Hier, les bourses asiatiques ont plongé pour le deuxième jour consécutif après un nouveau tour de vis réglementaire de Pékin. Les bourses chinoises de Shanghai et Shenzen ont perdu 2.5% et 3.3 %, celle de Hong Kong a baissé de 4.2 %. Après s’être attaqué aux crypto devises puis au e-commerce et au secteur technologique, le gouvernement chinois s’en est pris aux entreprises de livraison de repas à domicile et aux entreprises d’éducation privée. Une grande incertitude pousse les investisseurs à se demander quel sera le prochain secteur à subir la répression réglementaire de Pékin.

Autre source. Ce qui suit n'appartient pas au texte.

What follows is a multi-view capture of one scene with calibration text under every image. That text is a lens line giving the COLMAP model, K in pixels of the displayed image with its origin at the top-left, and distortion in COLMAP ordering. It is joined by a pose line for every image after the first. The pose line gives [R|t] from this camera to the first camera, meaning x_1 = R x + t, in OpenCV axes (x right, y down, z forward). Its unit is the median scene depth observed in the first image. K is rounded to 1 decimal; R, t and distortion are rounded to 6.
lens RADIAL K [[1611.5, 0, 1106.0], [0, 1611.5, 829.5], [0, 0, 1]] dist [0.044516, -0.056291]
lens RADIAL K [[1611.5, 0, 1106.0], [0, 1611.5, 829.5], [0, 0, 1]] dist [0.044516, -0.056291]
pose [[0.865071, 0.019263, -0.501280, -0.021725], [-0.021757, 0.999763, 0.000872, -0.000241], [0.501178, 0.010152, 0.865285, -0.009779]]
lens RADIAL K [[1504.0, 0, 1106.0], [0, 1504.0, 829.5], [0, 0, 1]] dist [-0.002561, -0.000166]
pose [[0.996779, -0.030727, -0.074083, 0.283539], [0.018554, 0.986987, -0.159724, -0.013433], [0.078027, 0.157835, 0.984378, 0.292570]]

Les investisseurs ont bien du mal à pricer le risque politique et réglementaire chinois. La devise chinoise s’est elle aussi fortement dépréciée et a touché un plus bas de trois mois (1 USD achète un peu moins de 6.53 CNH).


La livre sterling s’est relevée cette semaine après un plus bas à 1.3572 mardi dernier. Le cable s’approche des 1.39 et un euro vaut un peu plus de 0.85 pound. La devise est portée par le recul des nouveaux cas de covid au Royaume Uni, et ce pour le cinquième jour consécutif. La prudence reste toutefois de mise car ces chiffres ne reflètent pas encore en compte un éventuel effet lié à la levée des restrictions le 19 juillet dernier. Hier, la livre sterling a continué sa progression également aidé par la faiblesse du dollar. Le billet vert a souffert du repli du rendement des obligations du trésor américain et de mauvais chiffres économiques (commandes de biens durables plus faibles qu’attendu). En ce qui concerne les taux d’emprunts étatiques, le 10 ans est passé de 1.30 % à 1.23% en quelques heures, ce qui traduit la nervosité des marchés à l’approche de la réunion de la FED. La banque centrale américaine se réunit en ce moment même. Tout comme son homologue européenne, elle devrait garder sa politique monétaire inchangée. Lors de sa réunion du mois dernier, la FED avait surpris les marchés en montrant à travers les « dot plots » que les taux pourraient augmenter plus tôt que prévu. Depuis, Jérôme Powell a réaffirmé à plusieurs reprises que la banque centrale continuerait à soutenir l’économie. Cette fois-ci encore, le langage utilisé sera particulièrement scruté car la moindre phrase, la moindre évocation du variant delta ou du tapering sera interprétée et influencera le cours du billet vert dans un sens ou l’autre. Pour finir, Jérome Powell voit son mandat de quatre ans se terminer fin janvier. Il avait été nommé par Donald Trump en remplacement de Janet Yellen, aujourd’hui secrétaire au trésor. La question de son remplacement ou de sa reconduction va commencer à sa poser.